尉迟慕白此生最大的,也是唯一的耻辱,就是先王妃,也就是郁烈这具身体的大姐,给他戴的绿帽子和对他的诬蔑、陷害,也因此性情大变。此刻被不明究竟的郁烈一通冷嘲热讽,尉迟慕白当即恼羞成怒,顺手抄起身边的刑棍,铺天盖地般疯狂地朝郁烈砸去。

勾魂一看不对劲,想要上前制止,可是盛怒之下的尉迟慕白岂会容人近身,不管不顾地挥棍将勾魂赶开,继续狂轰乱打。勾魂不敢稍作停歇,不顾生死地扑向尉迟慕白身后,死死地禁锢住已经暴怒的尉迟慕白的胳膊。

尉迟慕白胳膊动弹不得,脚还不住猛踢,口中狂叫:“不要拦着我!让我打死这个贱货!”

勾魂吼得更大声:“要是她现在被你打死了,你也就完了!”

昏死过去的郁烈一动不动地躺在床上,一位中年大夫正忙碌地为她诊治,勾魂和浅云紧张地在一旁看着:那个贱货现在还不能死,所以才被辱、被虐,而不是被直接整死。方才尉迟慕白被她气得失去了理智,差点将她活活打死。若非勾魂死死拦住,此刻的她已经成了一具冰冷的尸体。饶是如此,她的左手和双腿均已断,棍伤、鞭伤数十条,仅剩一口气而已,生死难料。

一个时辰过去,伤口才全部处理完,大夫神情凝重地嘱咐:“这是伤药,一天一抹,这是内服药方,一天一贴,分两次间隔六个时辰服下,切不可断。这人伤太重,身子太虚,能不能活,只能看天意了。若是醒来,三天后你再通知我过来看看。”

勾魂赶紧应道:“好好好,祁伯,请这边走。”

离开前,勾魂不忘交待一句:“浅云,这里就交给你了。”

勾魂领着祁伯来到王府书房时,尉迟慕白和好友秋亦轩相谈正欢,完全没有刚才差点棍毙某人的不安。即使已经恢复了往常的冷静,在尉迟慕白的心里,仍然认为那个贱货死有余辜。

祁伯疾步走到秋亦轩身边,放下药箱,把过脉,这才放心地在秋亦轩下首安坐休息。轩儿原本身体健康,只是六岁时发生了一场意外,从此多了一个心悸又容易晕厥的毛病,不能跑,不能跳,连走路都少走为宜。随着年龄的增长,更加严重,时常动不动就晕了过去,每次都有可能不再苏醒,令自己不敢稍离左右。

勾魂也非常庆幸,寻常大夫恐怕已经直接宣告那个贱货只能等死了,也不知道是师兄运气好,还是那个贱货命大,今日正巧秋公子来祝贺师兄新婚,才有幸请到医术登峰造极的祁伯出手救人。若是师兄,断不会为了那个贱货去请秋公子,而祁伯向来不离秋公子左右,不管是谁,除非请到秋公子,才有可能请到祁伯。秋公子的身体,世人皆知,也许下一刻就是仙去之时,勉强他做任何事情就等于要他的命。师兄新婚当日,秋公子就是身体不适,才没有来烈王府祝贺,如今秋公子身体稍好就登门造访,足见秋公子亦是对师兄情深意重,不枉师兄将他当作知己。只是祁伯居然自己承诺三天后还会再来,也不知是看师兄的面子,还是那个贱货不知怎么竟合了祁伯的意。

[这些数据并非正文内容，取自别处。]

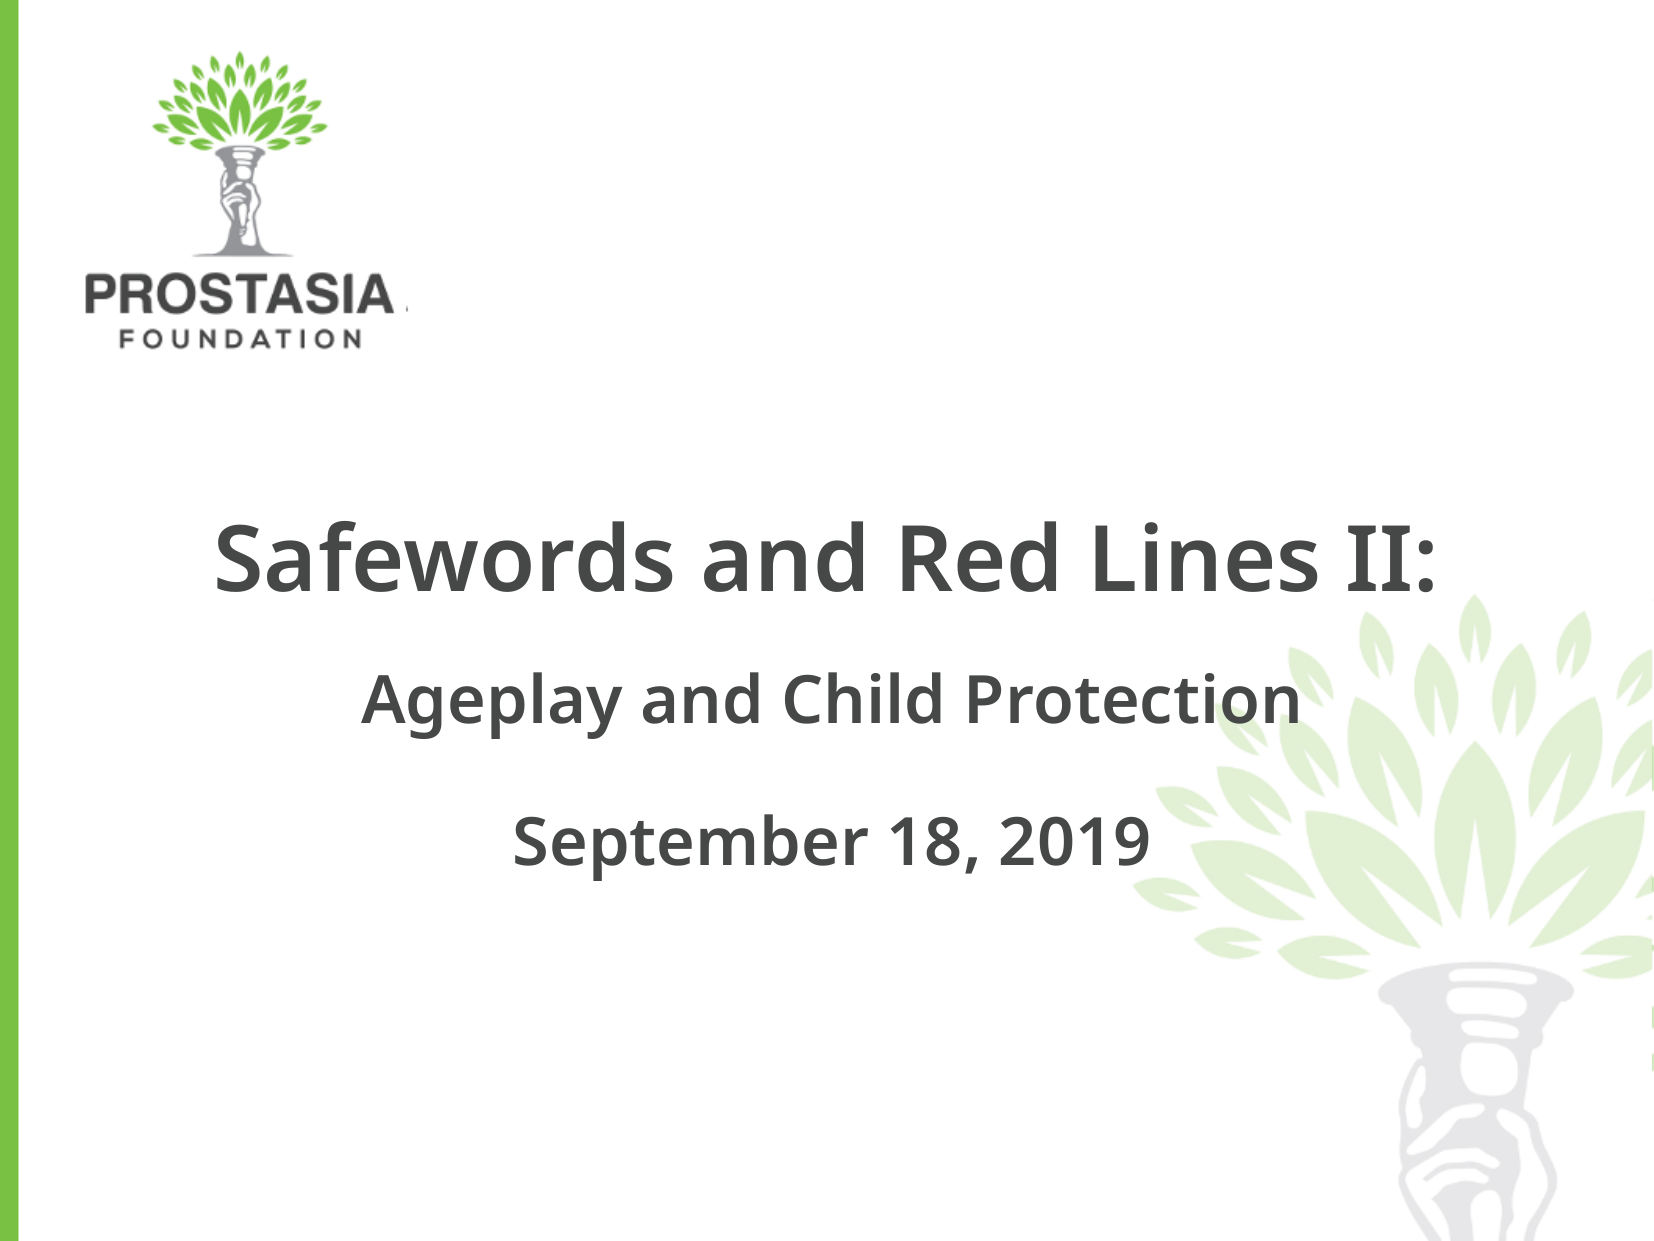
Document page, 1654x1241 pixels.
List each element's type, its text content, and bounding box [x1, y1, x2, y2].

subtitle Ageplay and Child Protection [240, 480, 1426, 690]
picture [0, 0, 1654, 1241]
text_box September 18, 2019 [240, 690, 1426, 991]
title Safewords and Red Lines II: [82, 270, 1571, 843]
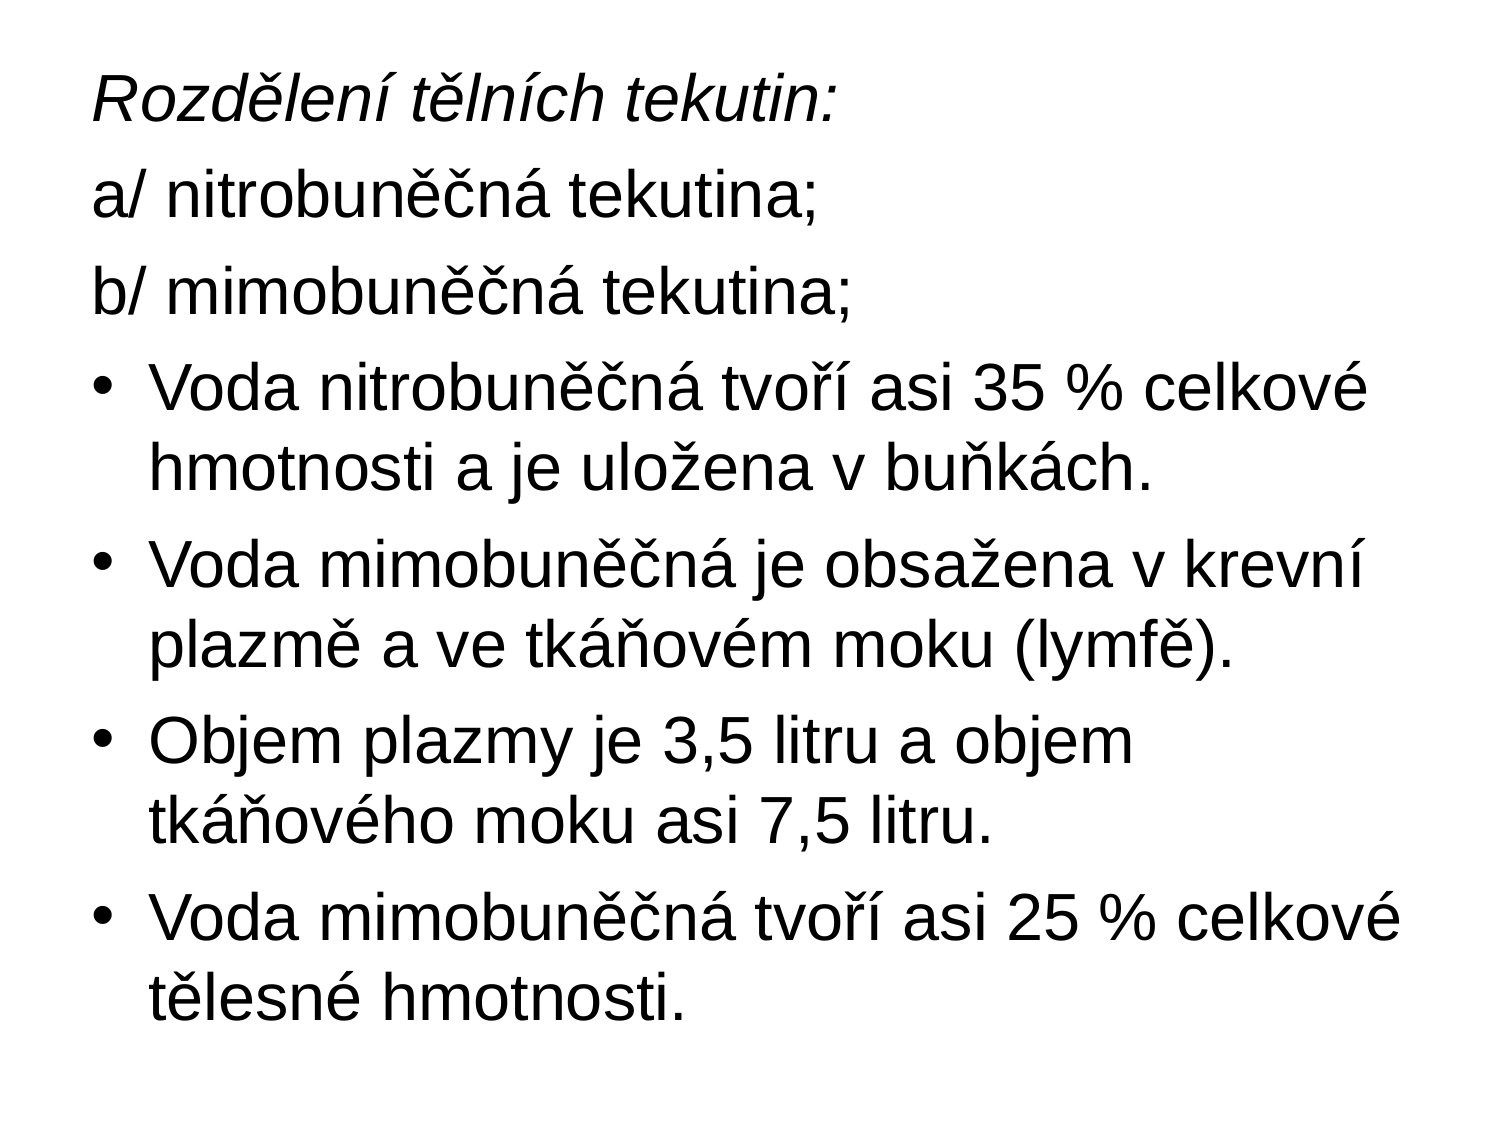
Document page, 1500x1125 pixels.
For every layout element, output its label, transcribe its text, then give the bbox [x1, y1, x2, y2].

list Rozdělení tělních tekutin: a/ nitrobuněčná tekutina; b/ mimobuněčná tekutina; Voda nitrobuněčná tvoří asi 35 % celkové hmotnosti a je uložena v buňkách. Voda mimobuněčná je obsažena v krevní plazmě a ve tkáňovém moku (lymfě). Objem plazmy je 3,5 litru a objem tkáňového moku asi 7,5 litru. Voda mimobuněčná tvoří asi 25 % celkové tělesné hmotnosti. [76, 46, 1427, 1125]
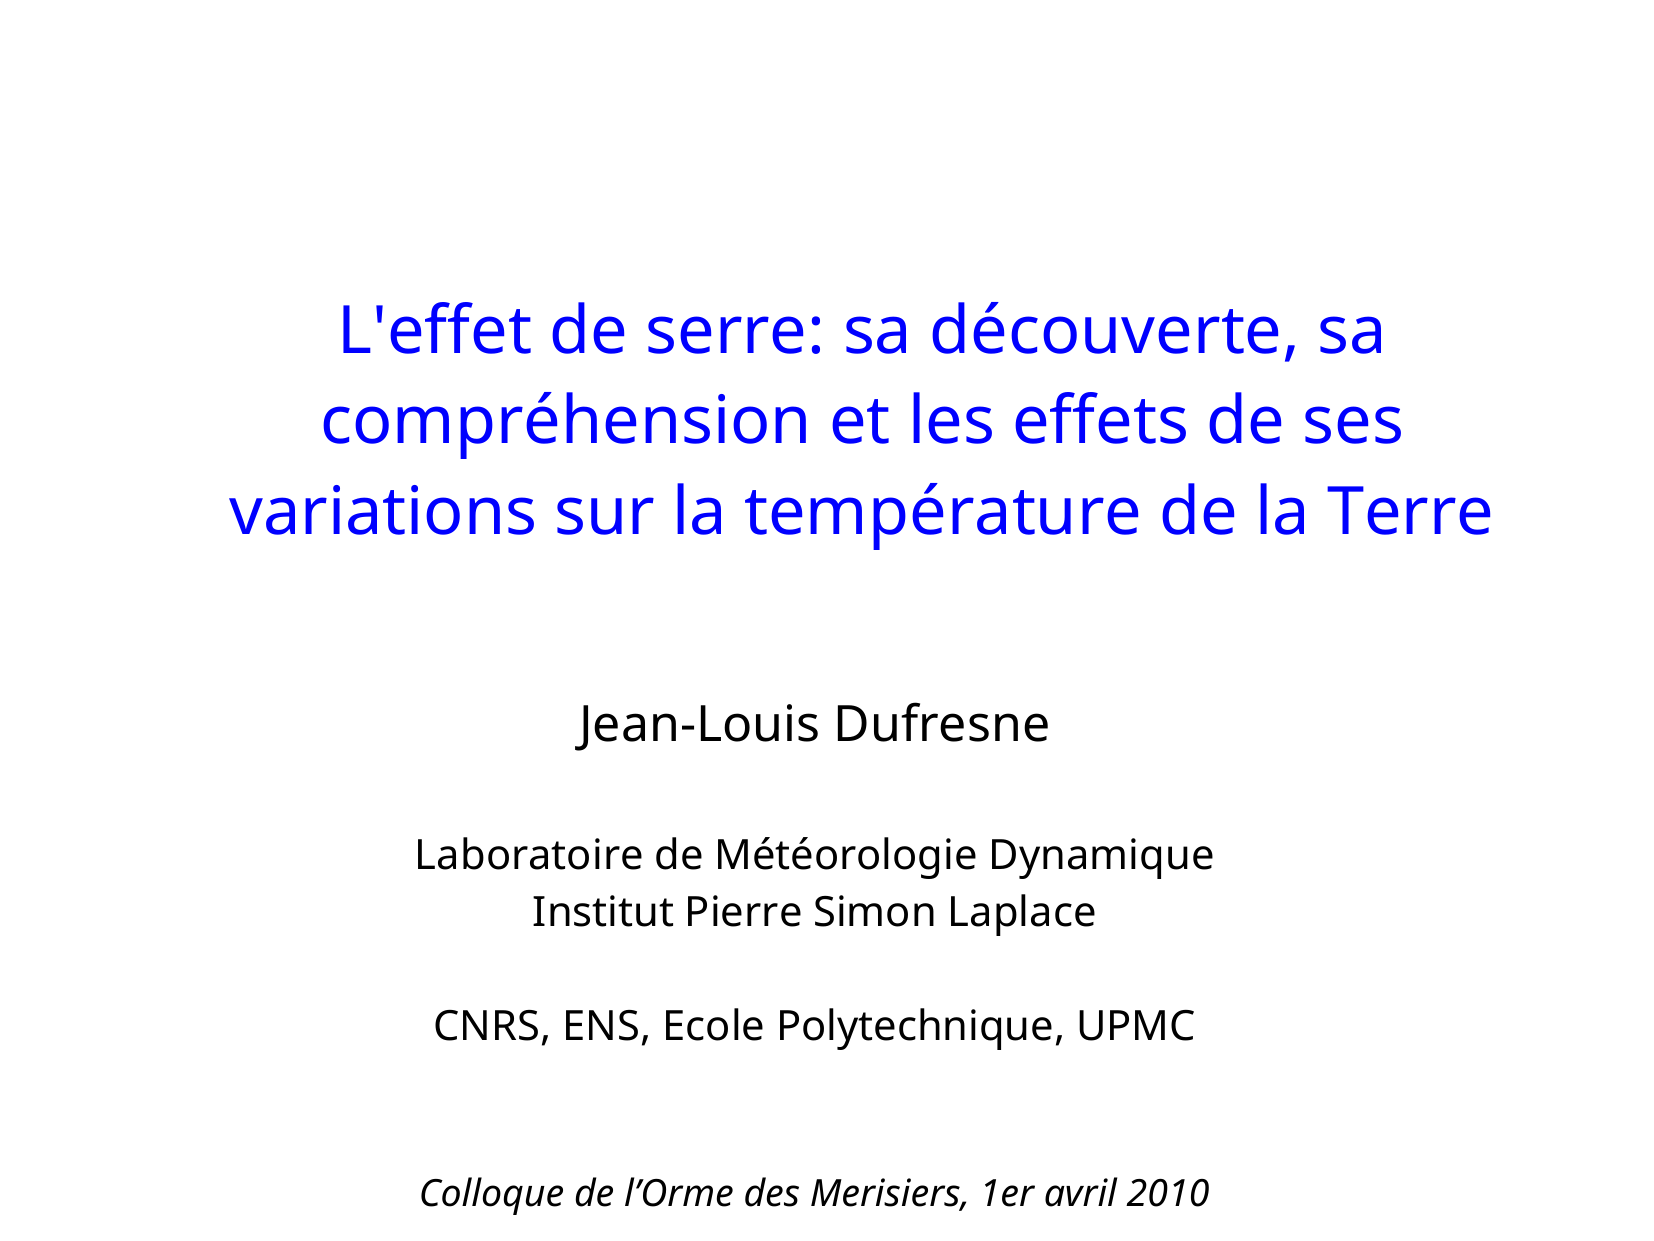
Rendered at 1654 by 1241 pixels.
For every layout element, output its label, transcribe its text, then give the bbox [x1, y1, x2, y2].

text_box Jean-Louis Dufresne Laboratoire de Météorologie Dynamique Institut Pierre Simon Laplace CNRS, ENS, Ecole Polytechnique, UPMC Colloque de l’Orme des Merisiers, 1er avril 2010 [202, 681, 1428, 1183]
text_box L'effet de serre: sa découverte, sa compréhension et les effets de ses variations sur la température de la Terre [187, 274, 1539, 537]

已经向慕白表示了祝贺,又天南地北地海聊了一通,秋亦轩提出此行的另一目的——拜见大嫂,可慕白总是顾左右而言他,秋亦轩故作愁眉苦脸状:“亦轩今日特来拜见大嫂,慕白若是不让,亦轩还怕将来大嫂不让亦轩进门哪。”慕白什么都好,就是当年先王妃一事,落下了心病,现在恐怕是要坚决阻断王妃与任何男子相见,可是自己实非需要防备之人。

尉迟慕白轻轻按住正要起身的秋亦轩:“就你这身体,大老远地来了,就是最大的诚意,不必再多此一举了。”

秋亦轩了然一笑:“不让亦轩拜见,是要金屋藏娇么!”这几日并未听到烈王府传出有关新王妃的消息,连三日回门都没有动静,莫非慕白的心病已经被新王妃医治好了?

尉迟慕白先是欲言又止,最后拗不过秋亦轩那温和目光中的咄咄逼人,终是说了一句:“你大嫂在床上休息,下不了地。”

秋亦轩闻言大窘,白玉般的脸上浮现一片红云,急急转而言他。

勾魂对师兄真是佩服之至,明明说的是大实话,那个贱货确实是“在床上休息,下不了地”,却让人听不出一丝端倪,还闹了个大红脸,无法继续追问下去。

浅云恨恨地往炉子里添柴火,不时地看一眼那躺在床上、没有生气的贱货,祁伯嘱咐要寸步不离地守着,这不,连熬药也在同一个房间里,时刻面对自己恨之入骨的贱货。

本来只是替王爷不值,为他出气,自从那个贱货设计牵累自己之后,又添上了自己的仇恨,五十军棍留下的切肤之痛,时刻提醒着自己,恨不得将那个贱货碎尸万段!

而如今居然还要照顾她汤药、饮食、起居,自己怎能甘心!可是,为了王爷,只有先忍了!

已经三天了,那个贱货还没有醒,可是却能吞咽自己喂的汤药和稀粥,哼,装得不怕死似的,进过了军妓营,天天被虐待、辱骂,又受了这么重的刑,即使这样的日子,还不是苟延残喘地想活下去,不然,怎么可能人尚在昏迷之中,却还能吃东西!

郁烈是痛醒的,恢复意识之后,唯一的知觉就是痛。全身上下,无论是肌肤还是骨骼,都痛心切骨,身不由己地轻颤,甚至连内脏都隐隐作痛。睁开眼,看到的是浅云忙碌的身影——哦,没死成,又被救活了。

最后的记忆,是慕白那张愤怒得变了形的脸,和不分青红皂白,如同狂风骤雨般朝自己袭来的棍棒。至于么,不就嘲笑他戴了顶绿帽子,就气得发狂,气量也太小了!这不是应该在将自己送到军妓营去之前就应该预料到的么?!自己天天被人骂贱货——这应该就是人人这么称呼自己的目的吧,时刻提醒自己别忘记了自己的肮脏——不也“笑”纳了,而自己不过说了他一次而已。若非那个勾魂故意提起军妓营之事,想打击自己,摧毁自己的意志,自己也不会用同样的方式进行还击。

在这样蛮不讲理暴虐成性的王爷手里,在这样上上下下同仇敌忾的王府,一直伤痛在身、体力无法恢复的自己,还能有机会活下去、逃出去么?